Just days before your third birthday, we went to Palm Desert for Thanksgiving. I put you in underwear and let you pee outside to your hearts content. I was happy for dry pants. You were happy with the freedom to run around naked. Your grandma, aunts, uncles and cousins were cheering you on at every turn. It was a win win for both of us. Within just a few weeks you were completely potty trained and I, well I was stunned. I couldn't believe you so willingly and so simply relinquished your control.

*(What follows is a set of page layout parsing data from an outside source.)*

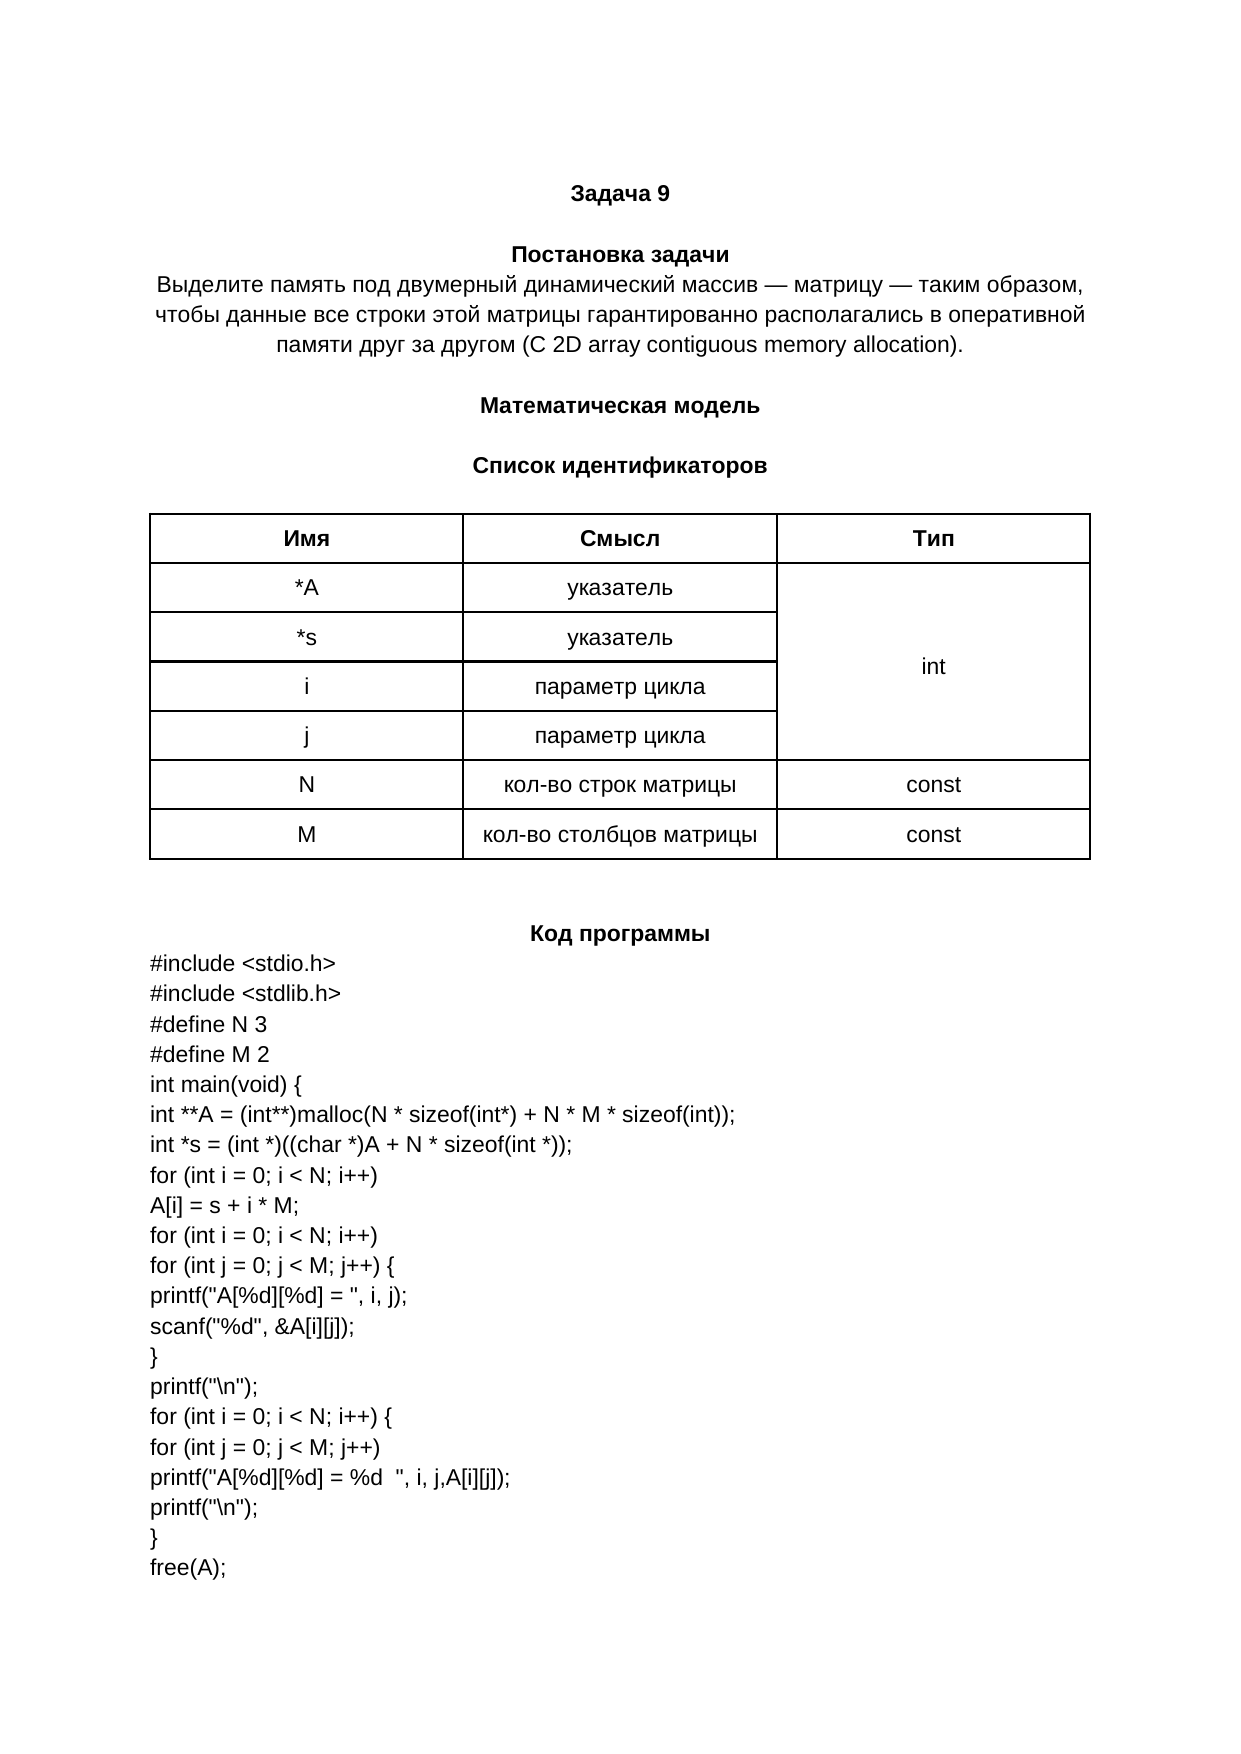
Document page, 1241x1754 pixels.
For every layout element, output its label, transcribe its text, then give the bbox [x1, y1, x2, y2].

text Выделите память под двумерный динамический массив — матрицу — таким образом, чтобы данные все строки этой матрицы гарантированно располагались в оперативной памяти друг за другом (C 2D array contiguous memory allocation). [150, 271, 1090, 358]
table_cell параметр цикла [464, 663, 776, 709]
text } [150, 1524, 1090, 1550]
text } [150, 1343, 1090, 1369]
text Постановка задачи [150, 241, 1090, 267]
table_cell const [778, 761, 1089, 808]
text #define N 3 [150, 1011, 1090, 1037]
table_cell *s [151, 613, 462, 660]
text Задача 9 [150, 180, 1090, 207]
text for (int j = 0; j < M; j++) [150, 1433, 1090, 1460]
table_header Тип [778, 515, 1089, 562]
text printf("\n"); [150, 1373, 1090, 1399]
text for (int i = 0; i < N; i++) { [150, 1403, 1090, 1429]
table_cell M [151, 810, 462, 857]
table_cell int [778, 564, 1089, 759]
text A[i] = s + i * M; [150, 1192, 1090, 1218]
text int *s = (int *)((char *)A + N * sizeof(int *)); [150, 1131, 1090, 1158]
table_cell указатель [464, 564, 776, 611]
text Код программы [150, 920, 1090, 946]
table_cell кол-во столбцов матрицы [464, 810, 776, 857]
text #include <stdlib.h> [150, 980, 1090, 1007]
text printf("A[%d][%d] = ", i, j); [150, 1282, 1090, 1309]
table_cell параметр цикла [464, 712, 776, 759]
text scanf("%d", &A[i][j]); [150, 1313, 1090, 1339]
text Список идентификаторов [150, 452, 1090, 478]
text int main(void) { [150, 1071, 1090, 1097]
table_cell i [151, 663, 462, 709]
table_header Имя [151, 515, 462, 562]
text for (int j = 0; j < M; j++) { [150, 1252, 1090, 1278]
table_cell *A [151, 564, 462, 611]
table_cell указатель [464, 613, 776, 660]
text #include <stdio.h> [150, 950, 1090, 976]
table_cell const [778, 810, 1089, 857]
text for (int i = 0; i < N; i++) [150, 1162, 1090, 1188]
text free(A); [150, 1554, 1090, 1581]
text for (int i = 0; i < N; i++) [150, 1222, 1090, 1248]
table_cell кол-во строк матрицы [464, 761, 776, 808]
table_cell N [151, 761, 462, 808]
text Математическая модель [150, 392, 1090, 418]
table_cell j [151, 712, 462, 759]
table_header Смысл [464, 515, 776, 562]
text printf("A[%d][%d] = %d ", i, j,A[i][j]); [150, 1464, 1090, 1490]
text int **A = (int**)malloc(N * sizeof(int*) + N * M * sizeof(int)); [150, 1101, 1090, 1127]
text #define M 2 [150, 1041, 1090, 1067]
text printf("\n"); [150, 1494, 1090, 1520]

And with that accomplishment came a confidence and a happiness in you that had been missing since your brother was born. It was another miracle. My little Miles was back. Almost overnight, the tantrums stopped, the power plays were over. I dare say you began to enjoy my company again. And finally, finally, you adored your baby Blake and delighted in being the big brother.
I look at you now and I can hardly believe you are the same little boy. I've been a mom long enough to know that you will surely go through another difficult stage. But I can honestly say, this has by far been my most difficult year of parenting. There were days here and there where I really didn't like you. But I never stopped loving you. In fact I loved you with a fierceness I have never known. I hated seeing you struggle. I felt so responsible for disrupting your beautiful little life with a new brother. But I learned so very much this year, probably at your expense. I'm a better mother for weathering this storm with you. I'm so grateful for the knowledge and patience I gained this year. But most importantly I am completely confident in knowing that when the going gets tough, love never fails. Remind me of that when you're a teenager, will you?
1 comment:
I love this post. What a tribute to motherhood and childhood as well. Reading this makes me miss seeing you and wish that I could spend more time with you than I do. South Jordan has never felt so far from south Draper! Perhaps someday our lives will allow us to bridge the space. I hadn't heard about your new baby. I am so happy for you. My deepest congratulations.